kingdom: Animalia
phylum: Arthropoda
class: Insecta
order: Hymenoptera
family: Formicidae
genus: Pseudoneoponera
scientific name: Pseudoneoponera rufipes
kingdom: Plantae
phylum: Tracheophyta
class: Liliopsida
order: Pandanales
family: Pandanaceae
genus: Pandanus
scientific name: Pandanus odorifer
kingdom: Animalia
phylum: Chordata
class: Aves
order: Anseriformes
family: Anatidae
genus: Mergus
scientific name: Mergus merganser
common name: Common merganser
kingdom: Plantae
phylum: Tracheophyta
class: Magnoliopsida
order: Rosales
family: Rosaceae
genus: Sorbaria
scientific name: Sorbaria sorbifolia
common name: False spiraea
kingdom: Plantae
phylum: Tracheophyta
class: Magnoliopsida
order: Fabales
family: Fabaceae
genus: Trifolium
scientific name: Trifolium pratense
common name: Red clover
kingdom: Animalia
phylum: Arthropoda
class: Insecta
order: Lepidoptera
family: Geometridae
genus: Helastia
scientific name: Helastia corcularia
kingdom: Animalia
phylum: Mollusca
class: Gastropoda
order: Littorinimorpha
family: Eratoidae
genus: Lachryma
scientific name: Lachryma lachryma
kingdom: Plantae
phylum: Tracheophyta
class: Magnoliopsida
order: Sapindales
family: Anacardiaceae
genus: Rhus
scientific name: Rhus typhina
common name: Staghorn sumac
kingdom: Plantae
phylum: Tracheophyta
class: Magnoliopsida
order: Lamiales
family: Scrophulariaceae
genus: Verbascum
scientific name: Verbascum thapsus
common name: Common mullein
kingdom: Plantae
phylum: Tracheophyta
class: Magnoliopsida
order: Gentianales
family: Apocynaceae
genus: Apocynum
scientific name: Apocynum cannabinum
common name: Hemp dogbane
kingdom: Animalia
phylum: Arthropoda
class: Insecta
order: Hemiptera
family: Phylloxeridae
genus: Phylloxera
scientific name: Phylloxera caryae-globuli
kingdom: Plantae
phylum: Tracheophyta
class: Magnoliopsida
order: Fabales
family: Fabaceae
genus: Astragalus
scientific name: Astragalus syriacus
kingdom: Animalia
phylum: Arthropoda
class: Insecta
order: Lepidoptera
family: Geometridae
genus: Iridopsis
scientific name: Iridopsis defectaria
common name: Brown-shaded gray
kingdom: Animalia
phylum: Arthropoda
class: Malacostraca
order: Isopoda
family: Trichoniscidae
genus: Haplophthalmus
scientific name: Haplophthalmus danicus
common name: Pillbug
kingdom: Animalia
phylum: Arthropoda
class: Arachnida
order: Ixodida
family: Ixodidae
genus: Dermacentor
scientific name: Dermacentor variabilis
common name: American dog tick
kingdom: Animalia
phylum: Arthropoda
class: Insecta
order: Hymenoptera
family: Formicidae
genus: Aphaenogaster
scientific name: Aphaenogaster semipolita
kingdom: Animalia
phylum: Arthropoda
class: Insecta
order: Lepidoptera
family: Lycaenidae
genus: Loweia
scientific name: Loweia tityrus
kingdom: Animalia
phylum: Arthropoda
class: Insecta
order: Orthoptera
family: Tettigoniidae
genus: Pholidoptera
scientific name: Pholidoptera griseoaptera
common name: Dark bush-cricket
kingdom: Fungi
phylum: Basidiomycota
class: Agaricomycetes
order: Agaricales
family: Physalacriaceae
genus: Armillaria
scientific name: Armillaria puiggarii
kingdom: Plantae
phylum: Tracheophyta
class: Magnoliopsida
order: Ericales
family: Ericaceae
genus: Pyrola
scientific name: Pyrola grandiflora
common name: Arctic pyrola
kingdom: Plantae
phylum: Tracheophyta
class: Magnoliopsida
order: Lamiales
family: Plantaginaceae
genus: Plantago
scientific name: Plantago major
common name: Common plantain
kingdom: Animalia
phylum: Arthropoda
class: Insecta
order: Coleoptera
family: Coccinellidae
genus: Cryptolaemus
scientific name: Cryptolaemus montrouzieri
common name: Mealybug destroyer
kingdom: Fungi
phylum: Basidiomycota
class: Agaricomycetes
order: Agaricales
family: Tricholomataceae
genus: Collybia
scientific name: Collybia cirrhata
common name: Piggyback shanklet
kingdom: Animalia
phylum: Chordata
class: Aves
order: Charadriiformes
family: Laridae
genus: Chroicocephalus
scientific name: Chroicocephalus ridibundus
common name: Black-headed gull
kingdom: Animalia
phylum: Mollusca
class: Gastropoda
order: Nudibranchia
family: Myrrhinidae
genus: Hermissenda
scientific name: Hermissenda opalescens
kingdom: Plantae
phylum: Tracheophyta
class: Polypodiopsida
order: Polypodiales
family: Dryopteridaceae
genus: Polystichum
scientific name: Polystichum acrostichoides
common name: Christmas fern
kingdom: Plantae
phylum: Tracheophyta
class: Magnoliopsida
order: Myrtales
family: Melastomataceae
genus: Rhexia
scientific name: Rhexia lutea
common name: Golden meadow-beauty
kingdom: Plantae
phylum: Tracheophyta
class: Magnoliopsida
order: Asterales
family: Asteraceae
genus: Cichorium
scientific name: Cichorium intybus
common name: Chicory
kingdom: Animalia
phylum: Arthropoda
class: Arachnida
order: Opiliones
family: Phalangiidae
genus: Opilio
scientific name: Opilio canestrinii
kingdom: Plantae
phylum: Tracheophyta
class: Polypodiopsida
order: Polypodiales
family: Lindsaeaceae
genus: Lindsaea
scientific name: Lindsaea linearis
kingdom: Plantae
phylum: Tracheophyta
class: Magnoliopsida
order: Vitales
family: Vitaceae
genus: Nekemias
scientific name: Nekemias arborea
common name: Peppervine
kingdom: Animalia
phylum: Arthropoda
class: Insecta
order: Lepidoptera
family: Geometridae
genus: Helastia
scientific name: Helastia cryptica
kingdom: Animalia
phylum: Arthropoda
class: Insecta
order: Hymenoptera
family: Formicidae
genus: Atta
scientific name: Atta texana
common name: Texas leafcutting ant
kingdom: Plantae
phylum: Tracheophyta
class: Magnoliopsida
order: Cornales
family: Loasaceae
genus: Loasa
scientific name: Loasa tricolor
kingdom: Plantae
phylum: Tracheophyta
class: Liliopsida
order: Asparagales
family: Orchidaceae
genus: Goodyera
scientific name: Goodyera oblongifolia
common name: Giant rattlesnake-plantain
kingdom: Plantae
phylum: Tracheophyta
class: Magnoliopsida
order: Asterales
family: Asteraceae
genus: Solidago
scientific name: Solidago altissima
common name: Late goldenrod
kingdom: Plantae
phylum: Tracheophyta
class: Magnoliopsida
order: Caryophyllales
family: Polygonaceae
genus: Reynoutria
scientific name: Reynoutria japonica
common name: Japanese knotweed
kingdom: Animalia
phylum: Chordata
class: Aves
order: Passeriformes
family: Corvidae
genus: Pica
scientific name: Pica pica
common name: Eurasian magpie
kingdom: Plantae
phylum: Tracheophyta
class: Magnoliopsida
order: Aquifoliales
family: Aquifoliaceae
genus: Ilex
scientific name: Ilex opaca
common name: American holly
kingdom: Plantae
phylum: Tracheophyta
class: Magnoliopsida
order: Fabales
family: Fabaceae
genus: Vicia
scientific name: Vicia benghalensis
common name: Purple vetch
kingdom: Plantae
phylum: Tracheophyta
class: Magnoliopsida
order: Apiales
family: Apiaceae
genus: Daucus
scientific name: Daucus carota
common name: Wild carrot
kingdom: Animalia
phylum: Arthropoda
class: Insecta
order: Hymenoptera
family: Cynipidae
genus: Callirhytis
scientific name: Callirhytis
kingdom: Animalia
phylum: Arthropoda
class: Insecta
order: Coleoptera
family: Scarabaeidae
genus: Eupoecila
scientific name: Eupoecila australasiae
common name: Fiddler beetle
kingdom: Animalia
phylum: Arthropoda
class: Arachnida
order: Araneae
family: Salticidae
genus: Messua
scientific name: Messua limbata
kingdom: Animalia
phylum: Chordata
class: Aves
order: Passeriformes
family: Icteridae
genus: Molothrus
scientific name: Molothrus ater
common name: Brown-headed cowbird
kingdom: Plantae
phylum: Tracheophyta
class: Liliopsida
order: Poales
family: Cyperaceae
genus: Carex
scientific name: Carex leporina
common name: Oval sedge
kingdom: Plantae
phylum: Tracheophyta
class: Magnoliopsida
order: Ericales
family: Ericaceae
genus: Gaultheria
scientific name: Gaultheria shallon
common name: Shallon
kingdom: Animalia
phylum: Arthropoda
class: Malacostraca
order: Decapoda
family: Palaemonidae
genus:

## Given instruction
Beginning with the line that contains "genus: Ilex" and going on through the final line, render those lines alone as a JSON list of strings, one string per line, with blank lines left out.

## Answer to the task
[
  "genus: Ilex",
  "scientific name: Ilex opaca",
  "common name: American holly",
  "kingdom: Plantae",
  "phylum: Tracheophyta",
  "class: Magnoliopsida",
  "order: Fabales",
  "family: Fabaceae",
  "genus: Vicia",
  "scientific name: Vicia benghalensis",
  "common name: Purple vetch",
  "kingdom: Plantae",
  "phylum: Tracheophyta",
  "class: Magnoliopsida",
  "order: Apiales",
  "family: Apiaceae",
  "genus: Daucus",
  "scientific name: Daucus carota",
  "common name: Wild carrot",
  "kingdom: Animalia",
  "phylum: Arthropoda",
  "class: Insecta",
  "order: Hymenoptera",
  "family: Cynipidae",
  "genus: Callirhytis",
  "scientific name: Callirhytis",
  "kingdom: Animalia",
  "phylum: Arthropoda",
  "class: Insecta",
  "order: Coleoptera",
  "family: Scarabaeidae",
  "genus: Eupoecila",
  "scientific name: Eupoecila australasiae",
  "common name: Fiddler beetle",
  "kingdom: Animalia",
  "phylum: Arthropoda",
  "class: Arachnida",
  "order: Araneae",
  "family: Salticidae",
  "genus: Messua",
  "scientific name: Messua limbata",
  "kingdom: Animalia",
  "phylum: Chordata",
  "class: Aves",
  "order: Passeriformes",
  "family: Icteridae",
  "genus: Molothrus",
  "scientific name: Molothrus ater",
  "common name: Brown-headed cowbird",
  "kingdom: Plantae",
  "phylum: Tracheophyta",
  "class: Liliopsida",
  "order: Poales",
  "family: Cyperaceae",
  "genus: Carex",
  "scientific name: Carex leporina",
  "common name: Oval sedge",
  "kingdom: Plantae",
  "phylum: Tracheophyta",
  "class: Magnoliopsida",
  "order: Ericales",
  "family: Ericaceae",
  "genus: Gaultheria",
  "scientific name: Gaultheria shallon",
  "common name: Shallon",
  "kingdom: Animalia",
  "phylum: Arthropoda",
  "class: Malacostraca",
  "order: Decapoda",
  "family: Palaemonidae",
  "genus:"
]